Pictures aside, repeat every record below exactly.

● ● ● ● ●

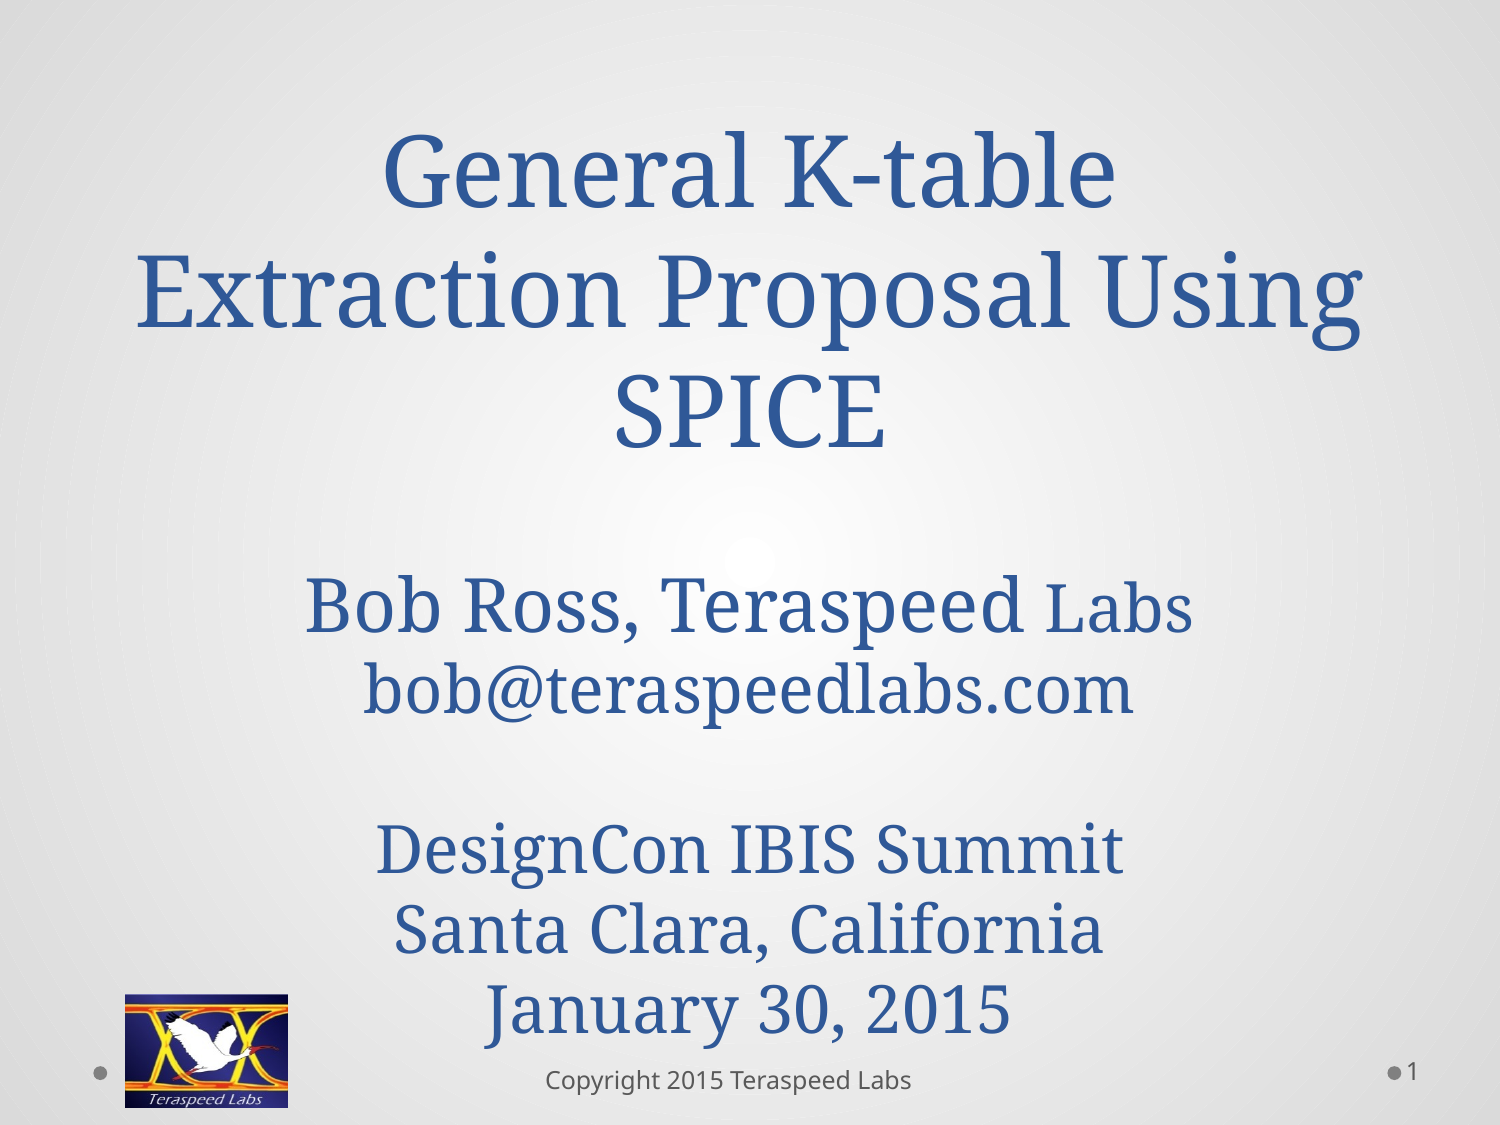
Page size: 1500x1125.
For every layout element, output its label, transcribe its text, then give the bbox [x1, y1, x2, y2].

title General K-table Extraction Proposal Using SPICE Bob Ross, Teraspeed Labs bob@teraspeedlabs.com DesignCon IBIS Summit Santa Clara, California January 30, 2015 [112, 99, 1388, 800]
footer Copyright 2015 Teraspeed Labs [537, 1050, 1005, 1110]
slide_number 1 [1401, 1042, 1494, 1103]
subtitle [225, 812, 1275, 1013]
picture [125, 994, 288, 1108]
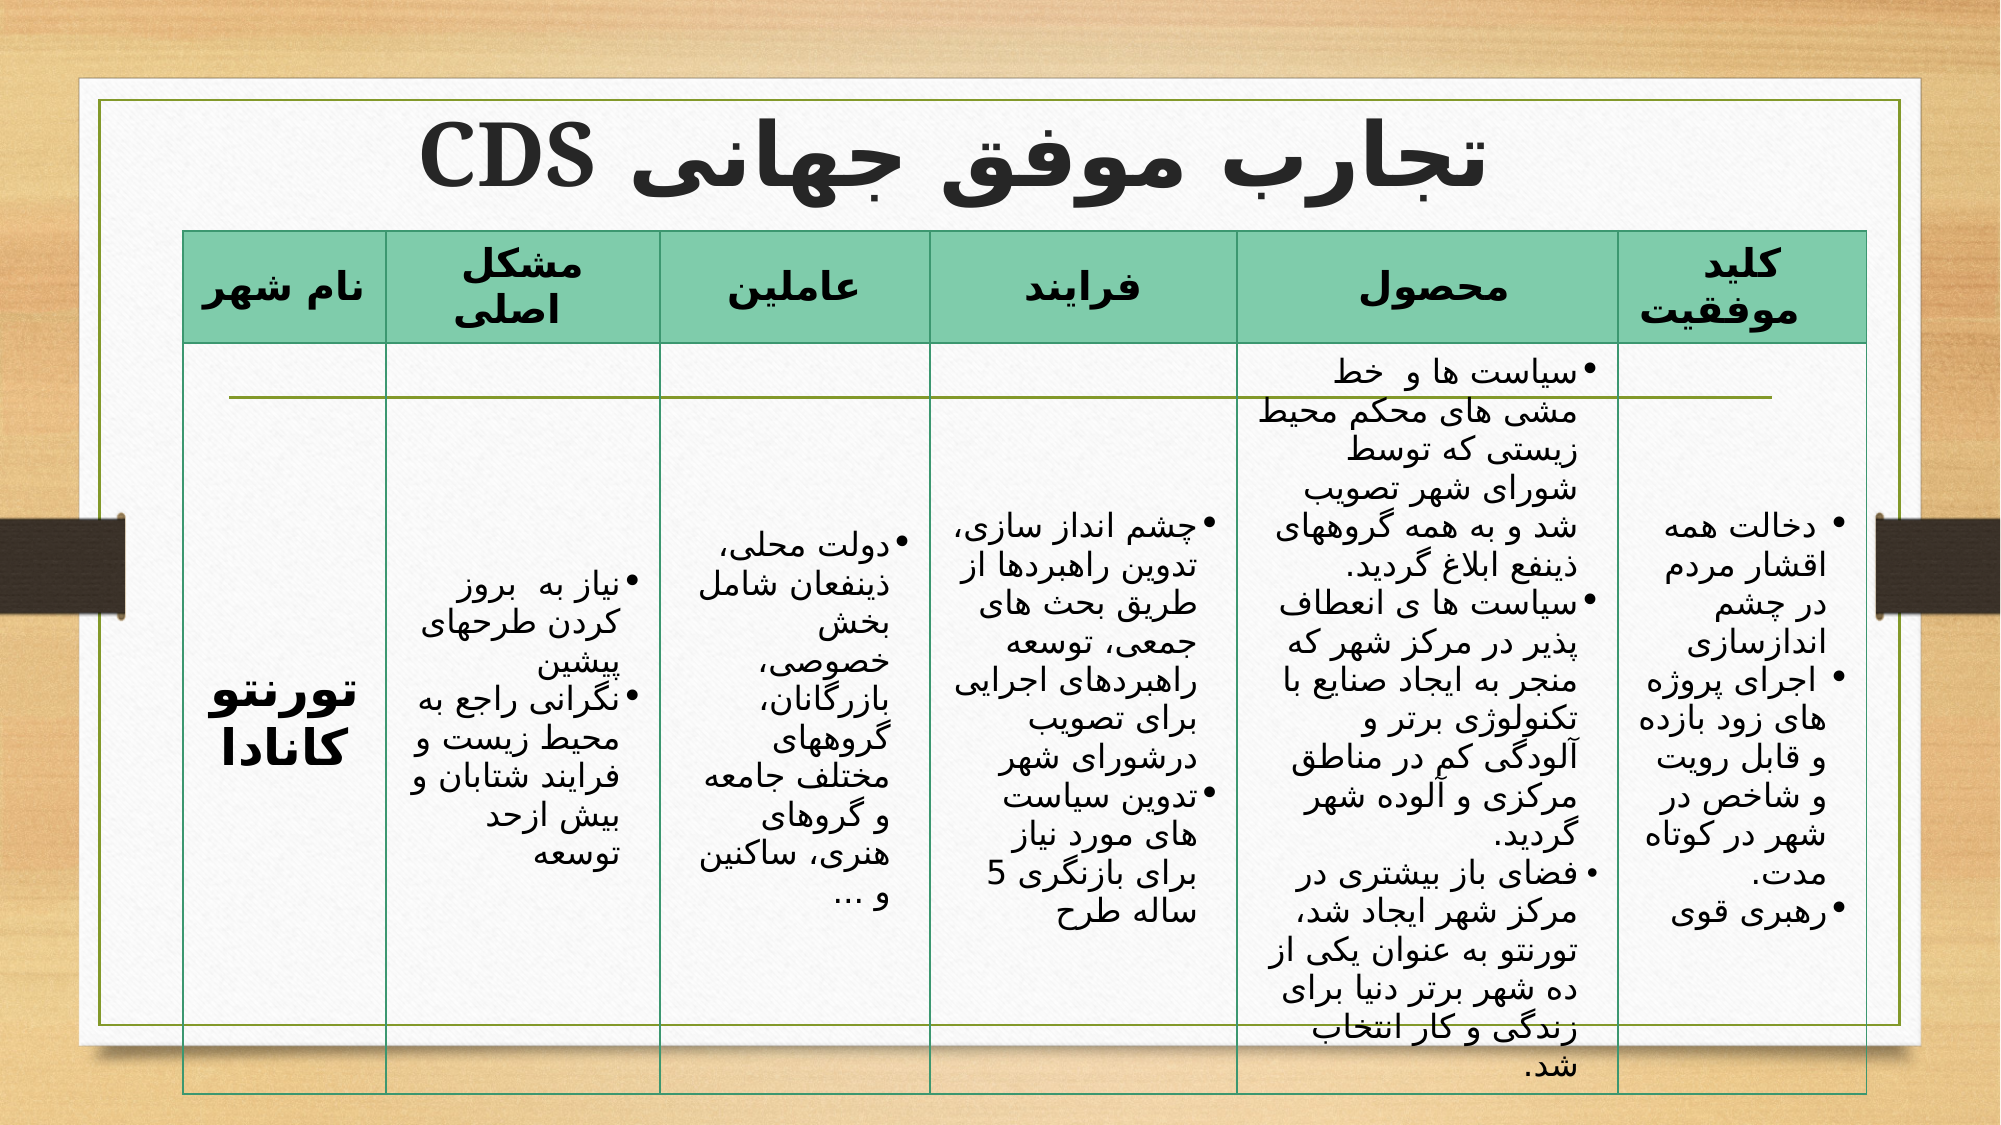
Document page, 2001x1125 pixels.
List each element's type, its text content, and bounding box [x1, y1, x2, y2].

● ● ● ● ●

TASK ANSWER:
Page size: 1500x1125.
For every layout element, output its label, transcribe its text, then give the bbox [x1, y1, x2, y2].

title General K-table Extraction Proposal Using SPICE Bob Ross, Teraspeed Labs bob@teraspeedlabs.com DesignCon IBIS Summit Santa Clara, California January 30, 2015 [112, 99, 1388, 800]
footer Copyright 2015 Teraspeed Labs [537, 1050, 1005, 1110]
slide_number 1 [1401, 1042, 1494, 1103]
subtitle [225, 812, 1275, 1013]
picture [125, 994, 288, 1108]
Document page, 2001x1125 pixels.
List each element's type, its text content, and bounding box [x1, y1, x2, y2].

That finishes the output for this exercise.